◆ Problem to solve:
Repeat the records in full. No pictures belong in the copy.

◆ Supplied records:
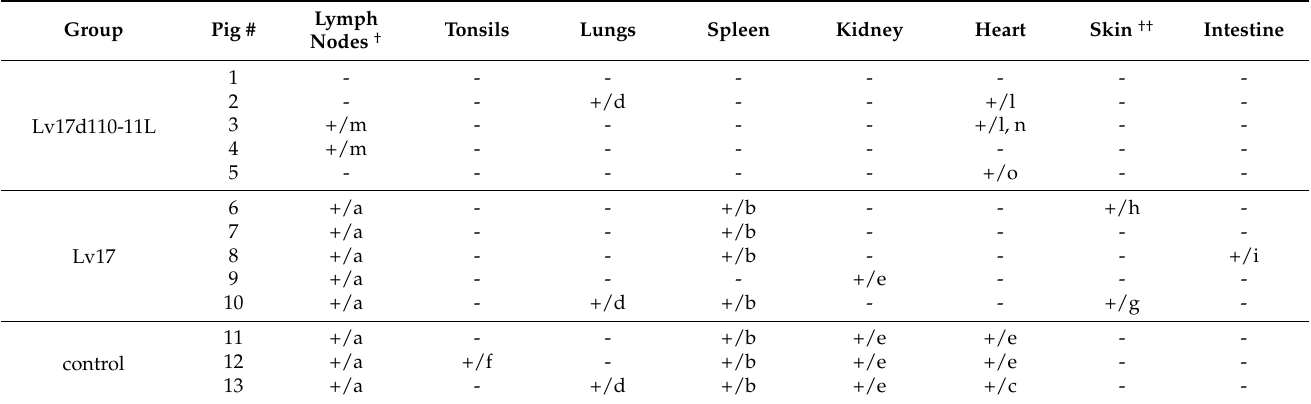
Table 6. Description of the macroscopic lesions observed in different groups injected with Lv17/WB/Rie1/d110-11L and Lv17/WB/Rie1 of African swine fever virus (ASFV) and challenge- infected with Armenia/07 of ASFV.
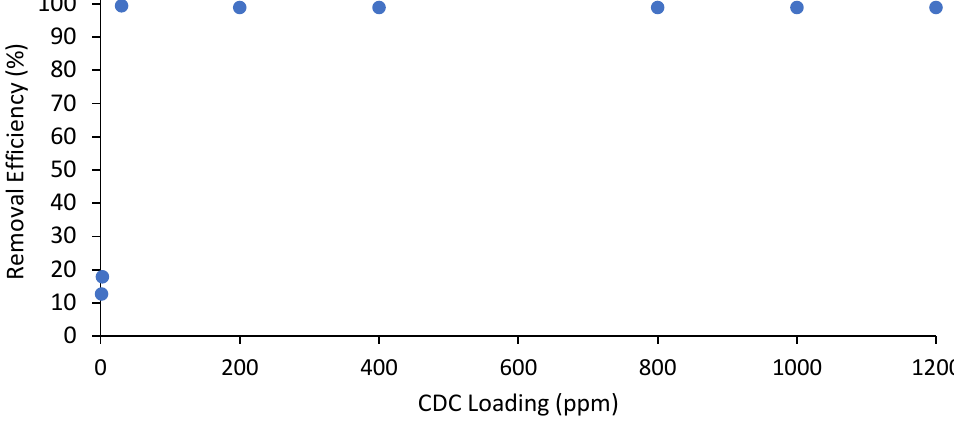
Figure 10. Mo removal efficiency of CDC vs. CDC loading (g/L): Mo concentration: 1 ppm; pH: 5.2; agitation speed: 150 RPM; adsorption time: 1 h.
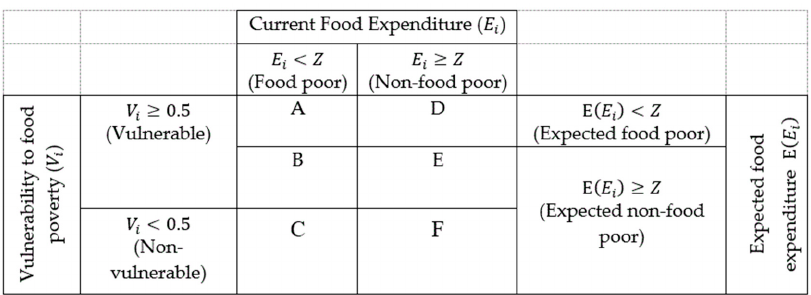
Figure 1. Categorization of food poverty and vulnerability to food poverty. Note: E i is the current food expenditure, E ( E i ) is the expected food expenditure, V i represents the vulnerability to food poverty, and Z is the least cost food poverty line.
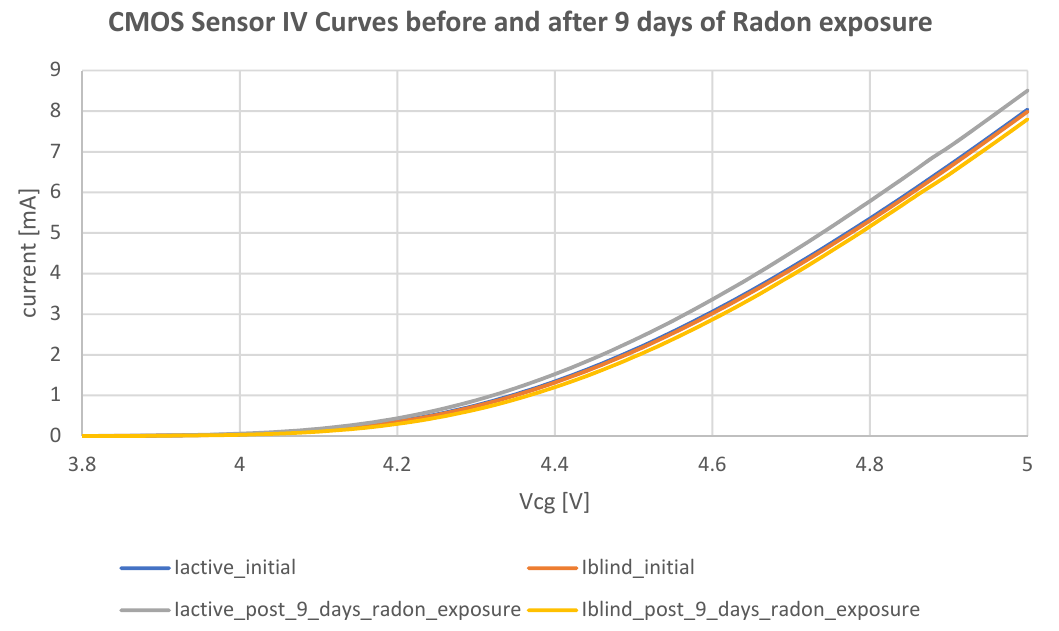
Figure 11. Readout voltage derivative.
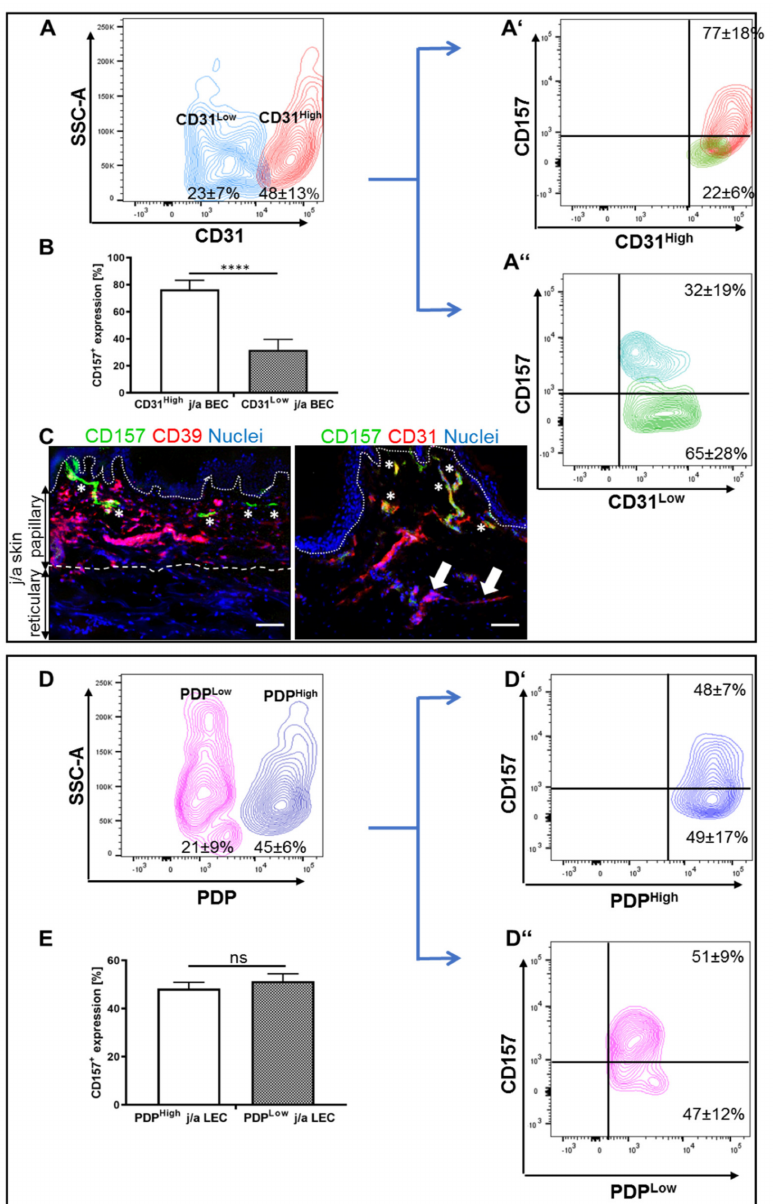
Figure 2. CD157 expression on CD31 High/Low and podoplanin High/Low expressing freshly isolated HDMEC ( A , B ) The whole HDMEC population was separated into two distinct fractions: CD31 High and CD31 Low expressing subpopulations. ( A (cid:48) , A” , B ) Representative FACS dot plots ( A , A” ) and quantification ( B ) of freshly isolated and separated cells. Whereas CD31 High HDMEC showed enhanced expression of CD157 + , CD31 Low subpopulation showed a reduced expression of CD157 (**** p = 0.0010 extremely significant; n = 7). ( C ) Immunofluorescence co-staining for CD39, a papillary fibroblast marker (red) and CD157 (green) in j/a skin showing the presence of CD157 expressing capillaries (asterisks) in CD39-positive papillary dermis ( C ). Further, co-staining for CD31 (red) and CD157 (green) demonstrates CD157 + CD31 High capillaries (asterisks) in the upper, papillary dermis, whereas CD157 - CD31 Low capillaries (arrows) are predominantly located in lower, reticular dermal parts. ( D , D” ) HDMECs show distinct separation into PDP High and PDP Low expressing subpopulations. ( E ) Quantification of CD157 expression on PDP High and PDP Low HDMEC revealed no statistically significant differences between those two subpopulations ( p = 0.530, ns; n = 7). Dotted lines delineate the dermo–epidermal junction. Dashed lines separate the papillary and reticular dermis. Statistical tests were performed using two-way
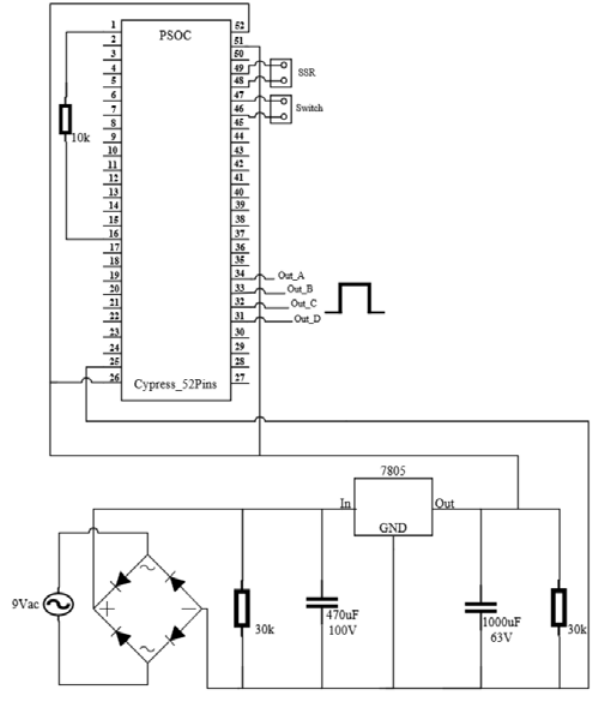
Figure 4. Pulse signal generator circuit.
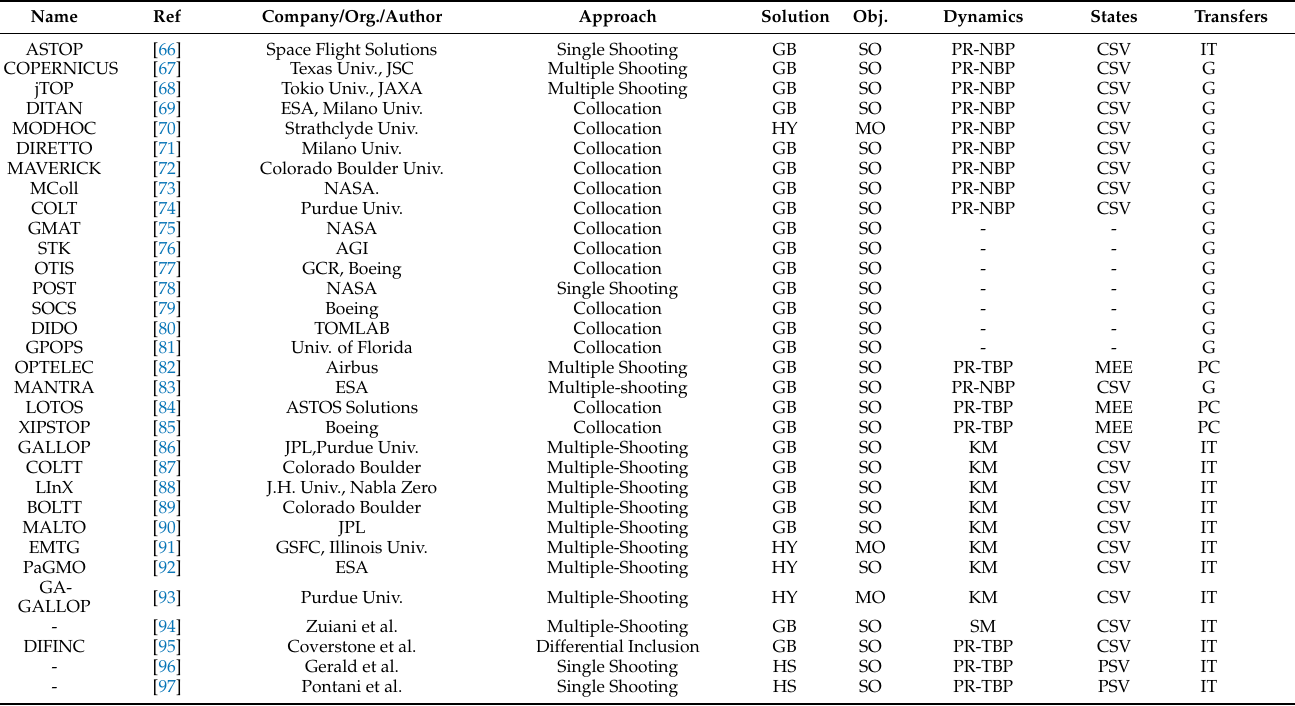
Table 2. Representative Tools Implementing Direct Methods for Low-Thrust Trajectory Optimization.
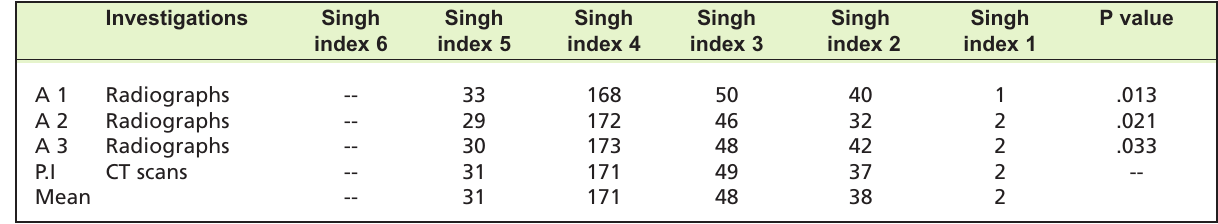
Inter-observer reliability of the analysers Table VI:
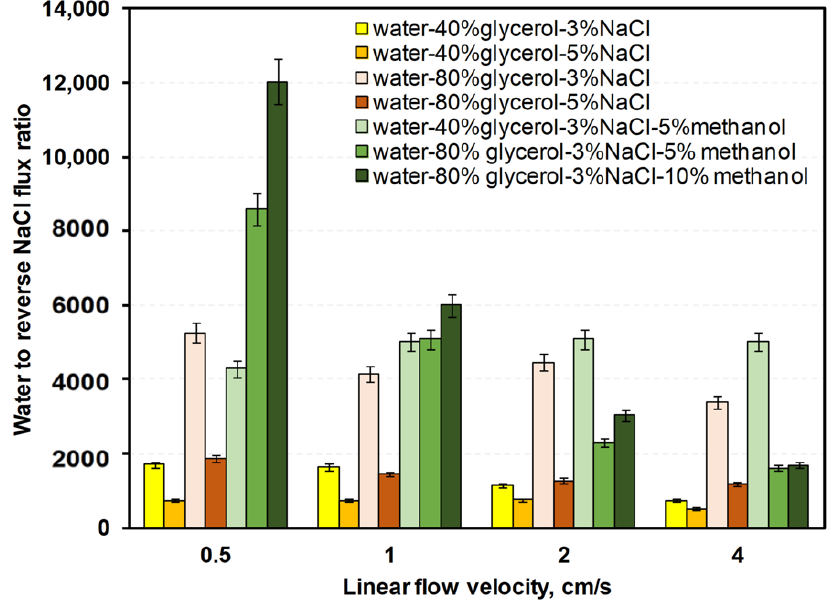
Figure 9. Water-to-reverse NaCl mass flux ratios for various linear flow velocities in counter-current FO with different water–glycerol–salt–methanol draw solutions.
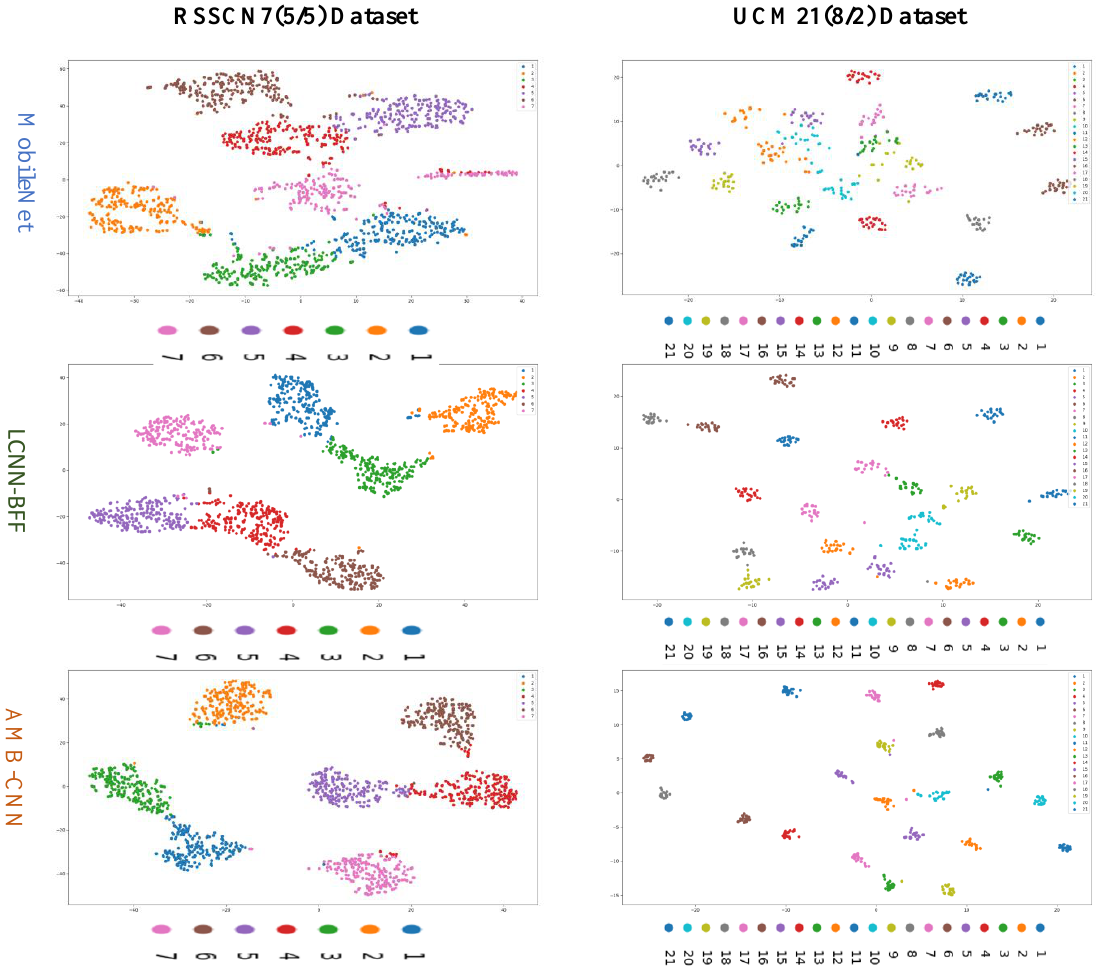
Figure 18. T-distributed stochastic neighbor embedding (T-SNE) visualization analysis of the three methods.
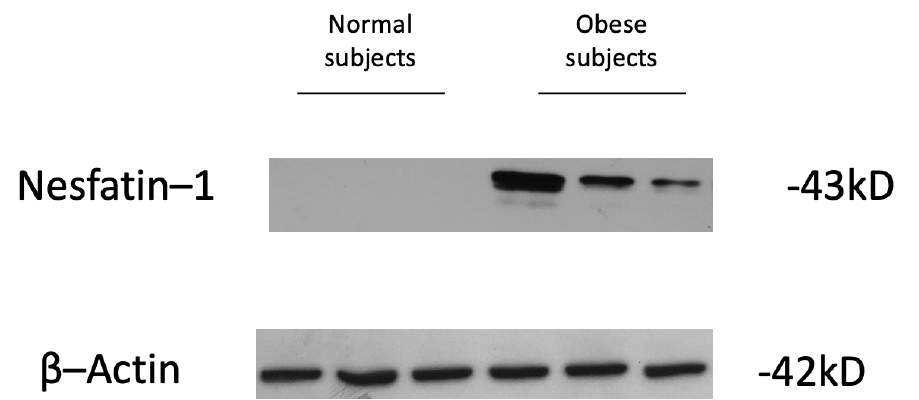
Figure 2. Nesfatin-1 protein expression in adipose tissue explants from obese and normal-weight subjects. Protein extracts from adipose tissues were loaded. Corresponding protein levels for nesfatin-1 were determined by Western blot analysis using anti-nesfatin-1 antibody as described in the Materials and Methods. β -actin was employed as a control of protein loading. A representative blot of three obese and three normal-weight patients is shown.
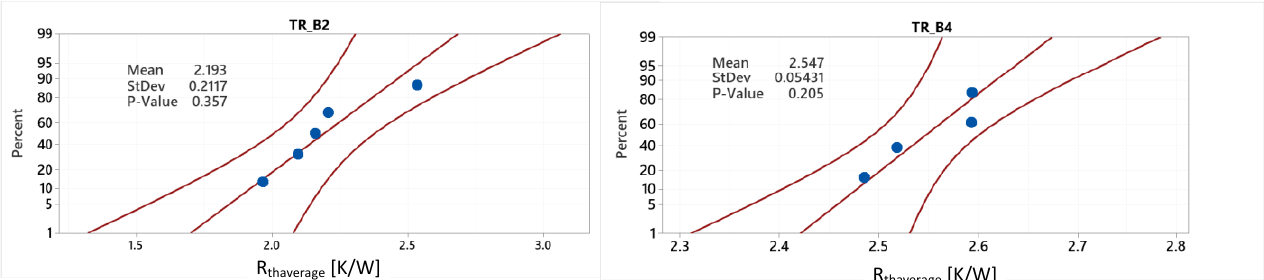
Figure 8. Probability plot, R thaverage test of normality of the TR_B transistors located in the positions 2 and 4.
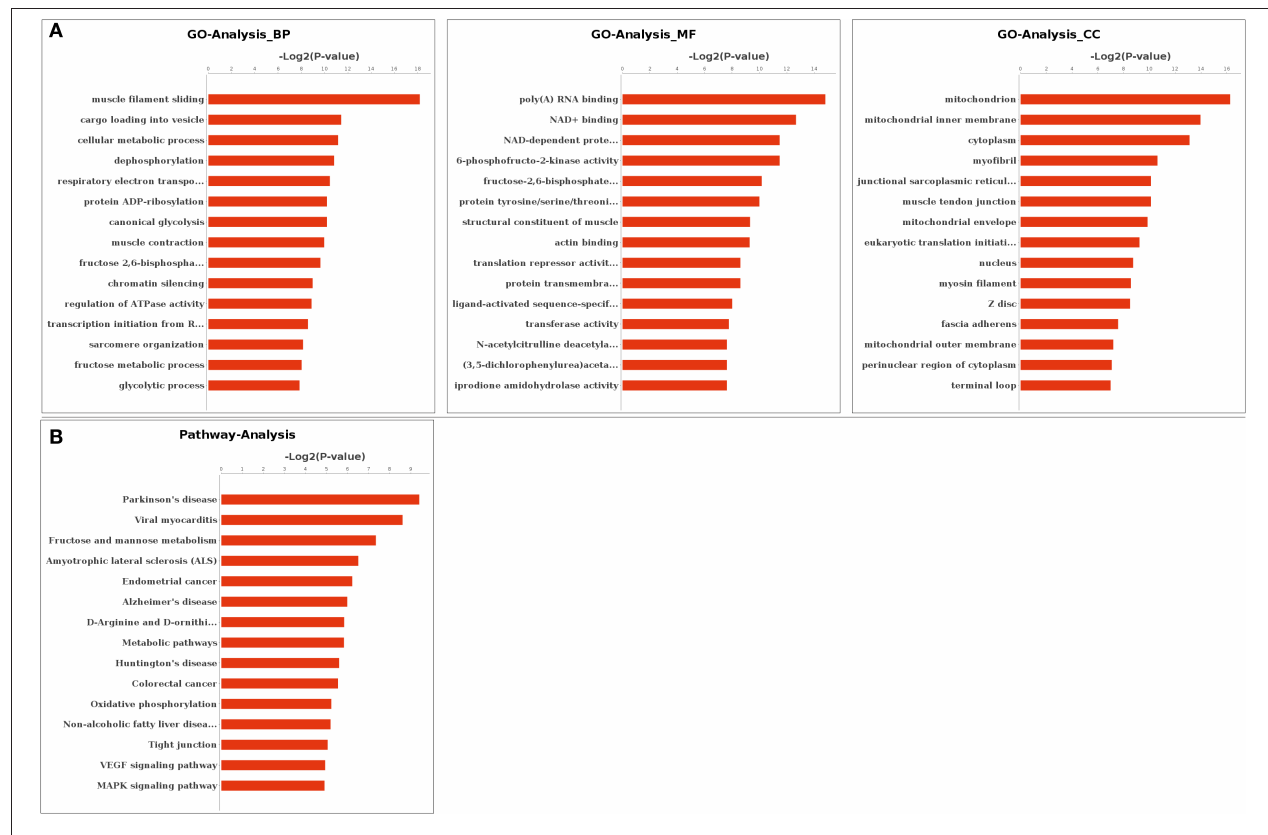
FIGURE 3 | Gene Ontology (GO) and Kyoto Encyclopedia of Genes and Genomes (KEGG) enrichment. (A) GO enrichment of differentially expressed genes. (B) KEGG enrichment of differentially expressed genes. BP, biological processes; MF, molecular functions; CC, cellular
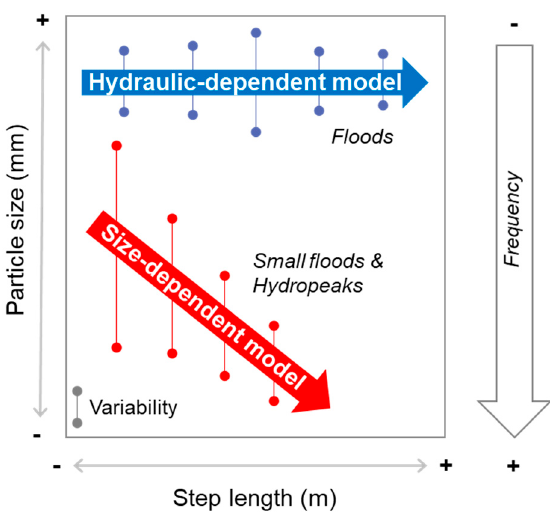
Figure 13. Conceptual diagram showing the two general bed mobility models in hydropeaked rivers according to their frequency of occurrence.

◆ Output for this exercise:
Table 6. Description of the macroscopic lesions observed in different groups injected with Lv17/WB/Rie1/d110-11L and Lv17/WB/Rie1 of African swine fever virus (ASFV) and challenge- infected with Armenia/07 of ASFV.
Figure 10. Mo removal efficiency of CDC vs. CDC loading (g/L): Mo concentration: 1 ppm; pH: 5.2; agitation speed: 150 RPM; adsorption time: 1 h.
Figure 1. Categorization of food poverty and vulnerability to food poverty. Note: E i is the current food expenditure, E ( E i ) is the expected food expenditure, V i represents the vulnerability to food poverty, and Z is the least cost food poverty line.
Figure 11. Readout voltage derivative.
Figure 2. CD157 expression on CD31 High/Low and podoplanin High/Low expressing freshly isolated HDMEC ( A , B ) The whole HDMEC population was separated into two distinct fractions: CD31 High and CD31 Low expressing subpopulations. ( A (cid:48) , A” , B ) Representative FACS dot plots ( A , A” ) and quantification ( B ) of freshly isolated and separated cells. Whereas CD31 High HDMEC showed enhanced expression of CD157 + , CD31 Low subpopulation showed a reduced expression of CD157 (**** p = 0.0010 extremely significant; n = 7). ( C ) Immunofluorescence co-staining for CD39, a papillary fibroblast marker (red) and CD157 (green) in j/a skin showing the presence of CD157 expressing capillaries (asterisks) in CD39-positive papillary dermis ( C ). Further, co-staining for CD31 (red) and CD157 (green) demonstrates CD157 + CD31 High capillaries (asterisks) in the upper, papillary dermis, whereas CD157 - CD31 Low capillaries (arrows) are predominantly located in lower, reticular dermal parts. ( D , D” ) HDMECs show distinct separation into PDP High and PDP Low expressing subpopulations. ( E ) Quantification of CD157 expression on PDP High and PDP Low HDMEC revealed no statistically significant differences between those two subpopulations ( p = 0.530, ns; n = 7). Dotted lines delineate the dermo–epidermal junction. Dashed lines separate the papillary and reticular dermis. Statistical tests were performed using two-way
Figure 4. Pulse signal generator circuit.
Table 2. Representative Tools Implementing Direct Methods for Low-Thrust Trajectory Optimization.
Inter-observer reliability of the analysers Table VI:
Figure 9. Water-to-reverse NaCl mass flux ratios for various linear flow velocities in counter-current FO with different water–glycerol–salt–methanol draw solutions.
Figure 18. T-distributed stochastic neighbor embedding (T-SNE) visualization analysis of the three methods.
Figure 2. Nesfatin-1 protein expression in adipose tissue explants from obese and normal-weight subjects. Protein extracts from adipose tissues were loaded. Corresponding protein levels for nesfatin-1 were determined by Western blot analysis using anti-nesfatin-1 antibody as described in the Materials and Methods. β -actin was employed as a control of protein loading. A representative blot of three obese and three normal-weight patients is shown.
Figure 8. Probability plot, R thaverage test of normality of the TR_B transistors located in the positions 2 and 4.
FIGURE 3 | Gene Ontology (GO) and Kyoto Encyclopedia of Genes and Genomes (KEGG) enrichment. (A) GO enrichment of differentially expressed genes. (B) KEGG enrichment of differentially expressed genes. BP, biological processes; MF, molecular functions; CC, cellular
Figure 13. Conceptual diagram showing the two general bed mobility models in hydropeaked rivers according to their frequency of occurrence.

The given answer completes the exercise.